Implantate ersetzen fehlende Zähne - Ablauf der Implantation

Nach einer genauen klinischen und röntgenologischen Analyse kann der behandelnde Zahnarzt den Vorgang der Operation festlegen und diesen dem Patienten in einem Aufklärungsgespräch erläutern. Die Implantation beginnt mit einer örtlichen Betäubung. Sie verhindert Schmerzen während des operativen Eingriffs im Kieferknochen. Dann bohrt der behandelnde Zahnarzt ein Loch in den Kieferknochen und schraubt das Implantat ein.

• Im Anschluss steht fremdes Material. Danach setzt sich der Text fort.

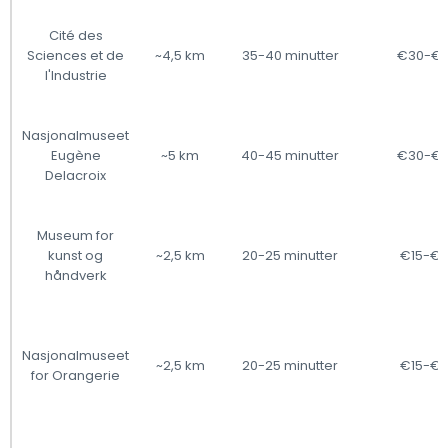
Cité des
Sciences et de
~4,5 km
35-40 minutter
€30-€
l'Industrie
Nasjonalmuseet
Eugène
~5 km
40-45 minutter
€30-€
Delacroix
Museum for
kunst og
~2,5 km
20-25 minutter
€15-€
håndverk
Nasjonalmuseet
~2,5 km
20-25 minutter
€15-€
for Orangerie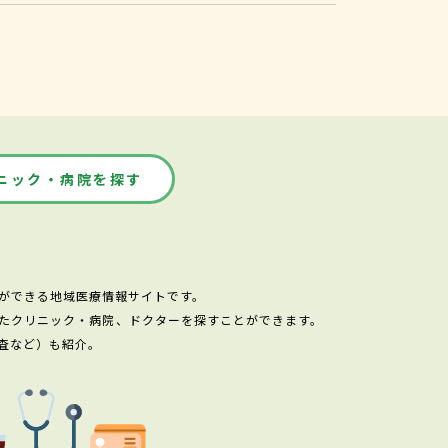
ニック・病院を探す
ができる地域医療情報サイトです。
たクリニック・病院、ドクターを探すことができます。
査など）も紹介。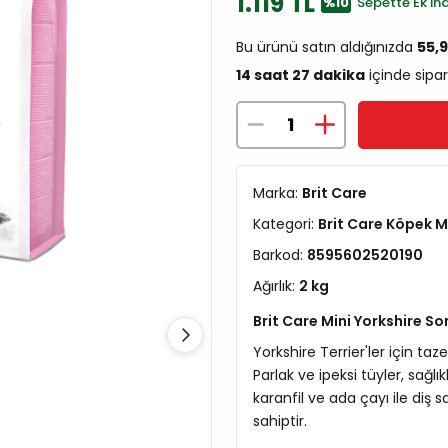
1.119 TL
%10
Sepette Ek İnd
Bu ürünü satın aldığınızda
55,
14 saat 27 dakika
içinde sipar
Marka:
Brit Care
Kategori:
Brit Care Köpek 
Barkod:
8595602520190
Ağırlık:
2 kg
Brit Care Mini Yorkshire 
Yorkshire Terrier'ler için ta
Parlak ve ipeksi tüyler, sağ
karanfil ve ada çayı ile diş s
sahiptir.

Damit das Zahnimplantat in den Kieferknochen einheilen kann, wird die Mundschleimhaut in der Regel vollständig zugenäht. Die Einheilung der künstlichen Zahnwurzel in den Kieferknochen dauert bis zu drei Monate. In dieser Zeit erhält der Patient einen provisorischen Zahnersatz. Danach legt der Zahnarzt das Implantat frei und schraubt eine sogenannte Einheilkappe ein. Das Zahnfleisch umschließt diese in wenigen Tagen. Bei einer Implantation mit offener Einheilung des Implantats wird die Einheilkappe bereits am Tag der Implantation des Eingriffs eingesetzt.

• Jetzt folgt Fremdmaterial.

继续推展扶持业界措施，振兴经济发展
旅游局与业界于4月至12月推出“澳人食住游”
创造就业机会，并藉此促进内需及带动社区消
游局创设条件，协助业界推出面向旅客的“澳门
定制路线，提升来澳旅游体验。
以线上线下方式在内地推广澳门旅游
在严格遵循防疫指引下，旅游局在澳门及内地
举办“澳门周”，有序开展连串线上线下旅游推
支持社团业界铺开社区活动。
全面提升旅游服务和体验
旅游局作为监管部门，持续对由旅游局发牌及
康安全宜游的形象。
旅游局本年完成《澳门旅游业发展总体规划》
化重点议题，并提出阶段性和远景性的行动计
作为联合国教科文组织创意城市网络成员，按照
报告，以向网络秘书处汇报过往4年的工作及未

Wichtig zu wissen in der Corona-Pandemie: Zahnarztbesuche erhöhen nach bisherigen Erkenntnissen nicht das Risiko einer Infektion mit COVID19. Denn in Zahnarztpraxen gelten generell hohe Standards für Hygiene und Infektionsschutz. Diese sind angesichts der Corona-Krise sogar zusätzlich noch verschärft worden. Patienten sollten Zahnarzttermine wahrnehmen. Denn der Besuch beim Zahnarzt erhält nicht nur die Gesundheit von Zähnen und Mund, sondern schützt auch vor Erkrankungen des gesamten Körpers wie Diabetes oder Herz-Kreislauf-Krankheiten.

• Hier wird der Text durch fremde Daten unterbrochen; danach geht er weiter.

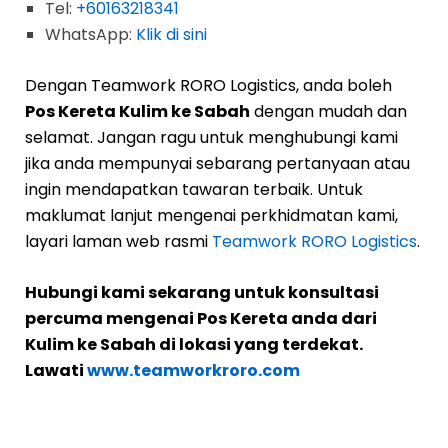
Tel:
+60163218341
WhatsApp:
Klik di sini
Dengan Teamwork RORO Logistics, anda boleh
Pos Kereta Kulim ke Sabah
dengan mudah dan
selamat. Jangan ragu untuk menghubungi kami
jika anda mempunyai sebarang pertanyaan atau
ingin mendapatkan tawaran terbaik. Untuk
maklumat lanjut mengenai perkhidmatan kami,
layari laman web rasmi
Teamwork RORO Logistics
.
Hubungi kami sekarang untuk konsultasi
percuma mengenai Pos Kereta anda dari
Kulim ke Sabah di lokasi yang terdekat.
Lawati
www.teamworkroro.com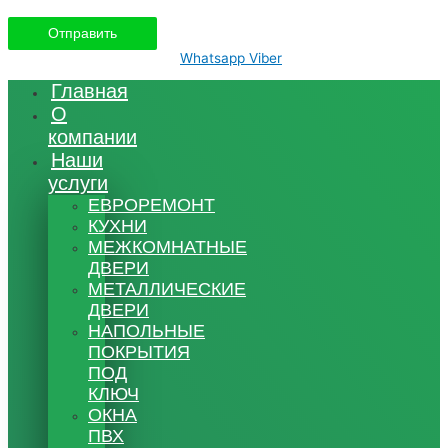
Whatsapp
Viber
Главная
О
компании
Наши
услуги
ЕВРОРЕМОНТ
КУХНИ
МЕЖКОМНАТНЫЕ
ДВЕРИ
МЕТАЛЛИЧЕСКИЕ
ДВЕРИ
НАПОЛЬНЫЕ
ПОКРЫТИЯ
ПОД
КЛЮЧ
ОКНА
ПВХ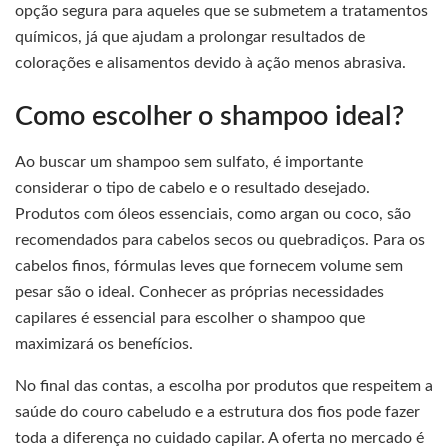
opção segura para aqueles que se submetem a tratamentos
químicos, já que ajudam a prolongar resultados de
colorações e alisamentos devido à ação menos abrasiva.
Como escolher o shampoo ideal?
Ao buscar um shampoo sem sulfato, é importante
considerar o tipo de cabelo e o resultado desejado.
Produtos com óleos essenciais, como argan ou coco, são
recomendados para cabelos secos ou quebradiços. Para os
cabelos finos, fórmulas leves que fornecem volume sem
pesar são o ideal. Conhecer as próprias necessidades
capilares é essencial para escolher o shampoo que
maximizará os benefícios.
No final das contas, a escolha por produtos que respeitem a
saúde do couro cabeludo e a estrutura dos fios pode fazer
toda a diferença no cuidado capilar. A oferta no mercado é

Zahntechniker fertigt Zahnersatz auf Implantat

Nachdem das Implantat gut im Kieferknochen eingeheilt ist, beginnt die prothetische Versorgung mit Zahnersatz. Für den Abdruck oder den digitalen Scan ersetzt der Zahnarzt die Einheilkappe im Anschluss für kurze Zeit mit einem Abformpfosten oder einem Scanpfosten. Anhand des Abdrucks oder Scans wählt der Zahntechniker in Abstimmung mit dem Zahnarzt den passenden Implantatpfosten oder fertigt diesen individuell an. Den Zahnersatz wie Krone, Brücke oder herausnehmbaren Zahnersatz wie Prothesen fertigt der Zahntechniker ebenfalls individuell für den Patienten auf Grundlage der Konstruktionsplanung durch den Zahnarzt. Der Zahnarzt schraubt den Aufbau in das Implantat und befestigt den Zahnersatz darauf.